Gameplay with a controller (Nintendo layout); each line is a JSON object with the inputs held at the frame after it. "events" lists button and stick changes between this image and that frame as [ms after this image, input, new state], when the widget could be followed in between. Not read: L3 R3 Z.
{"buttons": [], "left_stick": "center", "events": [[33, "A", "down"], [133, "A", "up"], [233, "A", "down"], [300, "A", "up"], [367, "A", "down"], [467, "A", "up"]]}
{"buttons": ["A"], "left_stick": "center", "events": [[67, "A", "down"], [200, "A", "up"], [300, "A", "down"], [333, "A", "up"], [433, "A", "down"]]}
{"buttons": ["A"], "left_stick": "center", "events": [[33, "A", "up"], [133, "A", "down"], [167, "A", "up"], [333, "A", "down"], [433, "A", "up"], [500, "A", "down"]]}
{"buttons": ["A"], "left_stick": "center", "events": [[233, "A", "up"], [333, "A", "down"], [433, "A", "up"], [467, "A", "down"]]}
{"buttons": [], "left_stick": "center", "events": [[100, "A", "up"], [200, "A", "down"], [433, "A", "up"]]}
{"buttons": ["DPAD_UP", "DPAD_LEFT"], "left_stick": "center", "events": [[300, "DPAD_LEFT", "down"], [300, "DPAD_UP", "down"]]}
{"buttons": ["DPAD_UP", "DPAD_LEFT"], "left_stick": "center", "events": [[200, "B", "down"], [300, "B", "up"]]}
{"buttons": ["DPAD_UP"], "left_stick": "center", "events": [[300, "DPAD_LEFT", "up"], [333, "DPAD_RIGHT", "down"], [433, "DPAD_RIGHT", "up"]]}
-----
_TASK DESCRIPTION_
I would like you to return every entry exactly, with nothing changed.

_RESPONSE TO THIS TASK_
Gameplay with a controller (Nintendo layout); each line is a JSON object with the inputs held at the frame after it. "events" lists button and stick changes between this image and that frame as [ms after this image, input, new state], when the widget could be followed in between. Not read: L3 R3 Z.
{"buttons": [], "left_stick": "center", "events": [[33, "A", "down"], [133, "A", "up"], [233, "A", "down"], [300, "A", "up"], [367, "A", "down"], [467, "A", "up"]]}
{"buttons": ["A"], "left_stick": "center", "events": [[67, "A", "down"], [200, "A", "up"], [300, "A", "down"], [333, "A", "up"], [433, "A", "down"]]}
{"buttons": ["A"], "left_stick": "center", "events": [[33, "A", "up"], [133, "A", "down"], [167, "A", "up"], [333, "A", "down"], [433, "A", "up"], [500, "A", "down"]]}
{"buttons": ["A"], "left_stick": "center", "events": [[233, "A", "up"], [333, "A", "down"], [433, "A", "up"], [467, "A", "down"]]}
{"buttons": [], "left_stick": "center", "events": [[100, "A", "up"], [200, "A", "down"], [433, "A", "up"]]}
{"buttons": ["DPAD_UP", "DPAD_LEFT"], "left_stick": "center", "events": [[300, "DPAD_LEFT", "down"], [300, "DPAD_UP", "down"]]}
{"buttons": ["DPAD_UP", "DPAD_LEFT"], "left_stick": "center", "events": [[200, "B", "down"], [300, "B", "up"]]}
{"buttons": ["DPAD_UP"], "left_stick": "center", "events": [[300, "DPAD_LEFT", "up"], [333, "DPAD_RIGHT", "down"], [433, "DPAD_RIGHT", "up"]]}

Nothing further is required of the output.